Stanford did not set introits but rather Latin texts of different origin. His autographs are lost. The pieces were published as motets in 1905 by Boosey & Co, which made them suitable for both Catholic and Anglican usage. Three Latin Motets comprised Justorum animae, Coelos ascendit hodie and Beati quorum via. The motets became a staple of Anglican church music, frequently performed and recorded, both as a set and individually.

== Motet descriptions ==
The three a cappella motets are all based on Latin texts, but with different background, scoring and character:
1. Justorum animae (The souls of the righteous are in the hand of God) for four-part choir SATB
2. Coelos ascendit hodie (Today, Jesus Christ has ascended into the heavens) for two four-part choirs
3. Beati quorum via (Blessed are those that are undefiled) for six-part choir SSATBB

=== Justorum animae ===
In Justorum animae, Stanford set verses from the beginning of chapter 3 of the Book of Wisdom, "Justorum animae in manu Dei sunt, et non tanget eos tormentum malitiae. Vissi sunt oculis insipientium, illi autem sunt in pace" (But the souls of the righteous are in the hand of God, and there shall no torment touch them. In the sight of the unwise they seemed to die, but they are in peace). In the Catholic missal, it is an offertory hymn on All Souls' Day. Brahms, whom Stanford admired, used the same passage for the fugue ending the third movement of Ein deutsches Requiem. Stanford composed the text for a mixed unaccompanied four-part choir, SATB. The piece is in G major and common time, marked Andante moderato. Its outer sections consider the souls, in peace in God's hand, while a contrasting middle section reflects the torment mentioned. The reprise adds sustained notes to the first theme.

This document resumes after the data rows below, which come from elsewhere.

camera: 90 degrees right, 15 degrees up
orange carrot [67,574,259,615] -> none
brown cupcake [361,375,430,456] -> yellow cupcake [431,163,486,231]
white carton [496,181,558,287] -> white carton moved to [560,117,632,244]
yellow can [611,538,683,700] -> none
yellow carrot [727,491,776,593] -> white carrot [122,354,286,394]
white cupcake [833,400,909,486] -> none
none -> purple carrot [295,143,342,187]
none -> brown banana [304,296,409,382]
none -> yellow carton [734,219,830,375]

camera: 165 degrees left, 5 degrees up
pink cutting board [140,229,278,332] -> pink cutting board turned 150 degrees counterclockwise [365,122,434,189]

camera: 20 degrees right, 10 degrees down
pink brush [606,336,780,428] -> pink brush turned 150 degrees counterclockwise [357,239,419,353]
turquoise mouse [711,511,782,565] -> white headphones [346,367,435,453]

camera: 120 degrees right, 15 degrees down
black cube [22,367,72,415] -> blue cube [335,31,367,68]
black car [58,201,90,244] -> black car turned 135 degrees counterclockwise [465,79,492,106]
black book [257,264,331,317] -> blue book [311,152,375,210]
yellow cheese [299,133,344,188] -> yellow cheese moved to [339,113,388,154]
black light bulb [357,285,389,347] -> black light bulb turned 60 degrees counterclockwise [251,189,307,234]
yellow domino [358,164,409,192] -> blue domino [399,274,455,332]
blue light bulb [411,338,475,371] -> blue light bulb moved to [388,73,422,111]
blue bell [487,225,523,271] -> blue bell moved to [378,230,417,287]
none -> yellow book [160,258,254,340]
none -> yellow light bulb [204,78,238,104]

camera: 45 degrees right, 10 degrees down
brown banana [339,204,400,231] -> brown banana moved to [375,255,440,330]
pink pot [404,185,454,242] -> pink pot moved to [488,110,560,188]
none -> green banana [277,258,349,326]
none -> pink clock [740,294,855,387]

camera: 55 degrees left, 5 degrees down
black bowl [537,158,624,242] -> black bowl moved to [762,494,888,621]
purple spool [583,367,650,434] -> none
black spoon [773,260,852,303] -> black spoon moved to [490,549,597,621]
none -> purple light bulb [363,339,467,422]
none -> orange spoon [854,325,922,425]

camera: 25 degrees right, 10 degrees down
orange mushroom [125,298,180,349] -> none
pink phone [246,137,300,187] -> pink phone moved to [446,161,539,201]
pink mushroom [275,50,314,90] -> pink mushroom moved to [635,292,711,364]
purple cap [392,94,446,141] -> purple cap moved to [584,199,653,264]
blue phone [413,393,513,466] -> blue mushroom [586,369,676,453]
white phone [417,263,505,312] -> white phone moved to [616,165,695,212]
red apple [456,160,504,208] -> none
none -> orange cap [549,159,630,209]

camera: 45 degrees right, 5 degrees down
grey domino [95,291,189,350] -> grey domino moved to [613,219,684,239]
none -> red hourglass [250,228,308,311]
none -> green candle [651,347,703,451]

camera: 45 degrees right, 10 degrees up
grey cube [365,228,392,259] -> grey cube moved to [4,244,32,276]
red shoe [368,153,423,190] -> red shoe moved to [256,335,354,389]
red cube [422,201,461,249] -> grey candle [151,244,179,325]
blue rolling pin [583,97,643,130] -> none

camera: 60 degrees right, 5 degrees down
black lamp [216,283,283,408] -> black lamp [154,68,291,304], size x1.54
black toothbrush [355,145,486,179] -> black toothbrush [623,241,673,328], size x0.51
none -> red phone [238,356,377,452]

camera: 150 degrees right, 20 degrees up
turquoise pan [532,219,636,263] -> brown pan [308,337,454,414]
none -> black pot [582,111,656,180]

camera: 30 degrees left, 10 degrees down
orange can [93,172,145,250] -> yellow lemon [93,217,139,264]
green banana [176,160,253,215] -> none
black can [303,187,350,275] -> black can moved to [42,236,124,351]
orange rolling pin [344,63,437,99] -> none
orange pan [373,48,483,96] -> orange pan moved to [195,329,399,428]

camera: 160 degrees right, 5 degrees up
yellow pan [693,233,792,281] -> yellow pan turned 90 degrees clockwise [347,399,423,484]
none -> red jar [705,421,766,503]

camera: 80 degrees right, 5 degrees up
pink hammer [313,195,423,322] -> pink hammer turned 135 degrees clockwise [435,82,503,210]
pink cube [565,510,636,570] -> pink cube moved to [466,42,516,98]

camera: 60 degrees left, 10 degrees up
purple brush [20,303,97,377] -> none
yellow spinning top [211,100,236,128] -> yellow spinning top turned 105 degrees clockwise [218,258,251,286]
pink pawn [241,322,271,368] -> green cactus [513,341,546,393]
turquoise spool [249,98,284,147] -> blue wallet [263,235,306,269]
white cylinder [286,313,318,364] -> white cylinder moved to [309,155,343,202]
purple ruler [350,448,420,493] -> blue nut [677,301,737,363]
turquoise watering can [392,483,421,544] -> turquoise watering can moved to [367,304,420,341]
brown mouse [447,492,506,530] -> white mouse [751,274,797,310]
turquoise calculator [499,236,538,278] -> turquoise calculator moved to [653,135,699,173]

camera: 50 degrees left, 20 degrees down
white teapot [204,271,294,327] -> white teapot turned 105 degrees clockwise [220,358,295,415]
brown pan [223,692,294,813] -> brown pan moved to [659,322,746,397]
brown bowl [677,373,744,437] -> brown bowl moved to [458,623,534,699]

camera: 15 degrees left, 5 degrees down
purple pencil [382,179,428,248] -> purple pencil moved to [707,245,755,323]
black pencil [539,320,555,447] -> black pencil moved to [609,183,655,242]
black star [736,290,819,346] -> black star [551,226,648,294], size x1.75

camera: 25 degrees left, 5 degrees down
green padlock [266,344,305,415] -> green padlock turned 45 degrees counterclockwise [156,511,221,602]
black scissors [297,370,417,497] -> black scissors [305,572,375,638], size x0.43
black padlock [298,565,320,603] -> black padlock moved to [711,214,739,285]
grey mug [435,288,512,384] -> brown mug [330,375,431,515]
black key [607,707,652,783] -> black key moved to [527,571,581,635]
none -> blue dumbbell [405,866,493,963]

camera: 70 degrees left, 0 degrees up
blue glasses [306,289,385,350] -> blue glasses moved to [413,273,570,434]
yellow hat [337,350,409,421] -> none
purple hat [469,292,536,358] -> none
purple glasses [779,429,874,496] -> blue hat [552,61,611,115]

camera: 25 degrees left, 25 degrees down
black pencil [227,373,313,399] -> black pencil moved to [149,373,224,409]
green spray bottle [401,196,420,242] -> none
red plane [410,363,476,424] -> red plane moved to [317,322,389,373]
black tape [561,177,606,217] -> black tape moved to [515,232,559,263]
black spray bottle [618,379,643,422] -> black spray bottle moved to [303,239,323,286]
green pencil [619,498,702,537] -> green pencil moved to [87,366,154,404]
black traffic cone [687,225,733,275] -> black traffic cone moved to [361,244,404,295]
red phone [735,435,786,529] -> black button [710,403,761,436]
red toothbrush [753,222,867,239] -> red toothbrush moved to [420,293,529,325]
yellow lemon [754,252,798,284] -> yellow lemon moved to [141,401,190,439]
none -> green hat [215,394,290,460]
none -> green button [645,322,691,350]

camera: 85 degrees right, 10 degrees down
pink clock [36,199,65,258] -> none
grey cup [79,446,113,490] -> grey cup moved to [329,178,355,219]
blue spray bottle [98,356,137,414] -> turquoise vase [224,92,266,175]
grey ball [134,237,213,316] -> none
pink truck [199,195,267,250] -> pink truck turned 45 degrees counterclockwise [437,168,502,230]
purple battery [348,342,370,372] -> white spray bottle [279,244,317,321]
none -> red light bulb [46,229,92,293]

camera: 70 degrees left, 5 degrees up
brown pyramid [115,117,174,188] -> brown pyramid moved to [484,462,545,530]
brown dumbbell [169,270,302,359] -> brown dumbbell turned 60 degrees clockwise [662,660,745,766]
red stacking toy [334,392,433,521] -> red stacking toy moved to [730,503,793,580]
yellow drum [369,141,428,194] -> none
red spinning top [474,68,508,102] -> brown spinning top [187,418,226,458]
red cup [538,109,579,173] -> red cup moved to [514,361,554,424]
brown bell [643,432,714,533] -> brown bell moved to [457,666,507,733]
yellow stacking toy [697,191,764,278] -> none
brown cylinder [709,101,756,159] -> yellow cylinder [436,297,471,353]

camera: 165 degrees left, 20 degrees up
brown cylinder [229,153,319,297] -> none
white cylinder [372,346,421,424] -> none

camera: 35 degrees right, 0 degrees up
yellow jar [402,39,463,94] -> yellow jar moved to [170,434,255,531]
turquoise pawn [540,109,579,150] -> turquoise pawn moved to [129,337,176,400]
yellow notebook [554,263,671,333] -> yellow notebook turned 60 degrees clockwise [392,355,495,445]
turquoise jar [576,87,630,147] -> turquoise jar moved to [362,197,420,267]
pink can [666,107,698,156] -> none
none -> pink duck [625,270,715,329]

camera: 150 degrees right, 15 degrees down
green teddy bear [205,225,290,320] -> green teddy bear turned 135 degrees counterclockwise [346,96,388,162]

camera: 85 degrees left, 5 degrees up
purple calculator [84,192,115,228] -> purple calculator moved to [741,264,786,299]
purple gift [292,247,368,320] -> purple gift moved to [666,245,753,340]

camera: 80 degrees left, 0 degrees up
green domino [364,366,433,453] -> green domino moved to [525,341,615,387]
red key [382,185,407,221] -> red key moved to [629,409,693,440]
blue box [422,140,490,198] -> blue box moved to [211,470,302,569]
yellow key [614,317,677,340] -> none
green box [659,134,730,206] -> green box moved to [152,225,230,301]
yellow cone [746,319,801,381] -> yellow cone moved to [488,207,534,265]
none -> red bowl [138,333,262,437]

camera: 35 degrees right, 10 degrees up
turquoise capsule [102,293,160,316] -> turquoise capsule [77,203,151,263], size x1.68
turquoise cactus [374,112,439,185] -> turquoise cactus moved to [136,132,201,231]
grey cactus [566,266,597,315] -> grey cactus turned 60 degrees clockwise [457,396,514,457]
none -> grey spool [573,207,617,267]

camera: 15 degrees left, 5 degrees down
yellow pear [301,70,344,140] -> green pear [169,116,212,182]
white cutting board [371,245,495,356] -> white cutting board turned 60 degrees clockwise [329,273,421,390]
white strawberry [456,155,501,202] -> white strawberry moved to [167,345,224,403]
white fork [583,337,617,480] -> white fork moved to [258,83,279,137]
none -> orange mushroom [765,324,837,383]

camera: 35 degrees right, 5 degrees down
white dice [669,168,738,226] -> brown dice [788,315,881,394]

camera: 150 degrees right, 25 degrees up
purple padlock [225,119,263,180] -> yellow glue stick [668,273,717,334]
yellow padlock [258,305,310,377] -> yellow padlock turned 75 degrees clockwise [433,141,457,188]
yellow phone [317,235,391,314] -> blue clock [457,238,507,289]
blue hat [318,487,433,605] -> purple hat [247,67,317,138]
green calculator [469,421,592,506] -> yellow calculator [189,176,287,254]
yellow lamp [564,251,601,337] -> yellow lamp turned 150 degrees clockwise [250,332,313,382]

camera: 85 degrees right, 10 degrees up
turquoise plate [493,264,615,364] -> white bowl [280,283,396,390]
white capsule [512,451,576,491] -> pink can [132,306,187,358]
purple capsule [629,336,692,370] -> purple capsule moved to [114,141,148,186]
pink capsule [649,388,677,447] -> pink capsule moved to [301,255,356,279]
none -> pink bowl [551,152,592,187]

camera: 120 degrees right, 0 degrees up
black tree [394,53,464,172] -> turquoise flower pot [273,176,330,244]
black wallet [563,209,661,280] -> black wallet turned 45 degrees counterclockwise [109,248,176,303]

=== Coelos ascendit hodie ===
In Coelos ascendit hodie, Stanford set an Ascension hymn which is well known in German as "Gen Himmel aufgefahren ist" from the 14th century. Stanford composed the text for a two mixed unaccompanied four-part choirs, both SATB. The piece is in A major and common time, marked Allegro. Stanford wrote an antiphonal setting, with choir II interrupting choir I by inserted Alleluja calls to the first line, with switched positions for the second line. The piece has a strong rhythmic element, and closes with both choirs united on "Amen".

=== Beati quorum via ===
Stanford set a paraphrase of the first verse of Psalm 119 in Latin, "Beati quorum via integra est, qui ambulant in lege Domini" (Happy are they that are upright in the way, who walk in the law of the LORD). He composed the text for a mixed unaccompanied six-part choir, SSATBB. The piece is in A-flat major and 3/4 time, marked Con moto tranqillo ma no troppo lento (In calm movement but not too slow). The three upper voices begin, imitated by the three lower voices. For the second part of the text, the lower voices begin with different material. Dibble noted that the piece is reminiscent of the sonata form, with these two themes, which are then combined. He called the motet a "pastoral prayer", and it was also described as "meditative in character". R. J. Stove wrote in his review of Paul Rodmell's Stanford biography: "his finest unaccompanied motets, such as Beati quorum via, attain neo-Brucknerian sublimity", comparing Stanford's work to that of Hubert Parry and Anton Bruckner.

== Recordings ==
The three motets were recorded in 2012 by the Winchester Cathedral Choir, conducted by David Hill, in a collection of Stanford's sacred choral music. They appeared, sung by the Choir of Trinity College, Cambridge, conducted by Stephen Layton, on a 2017 collection of choral music by Stanford.

== Legacy ==
Of Stanford's works, his church music, and particularly the Three Latin Motets, continues to be frequently performed and recorded, while his music in other genres, such as opera and orchestral music, is rarely performed. The Stanford Society presents a recording of Beati by Voces8 on its web page.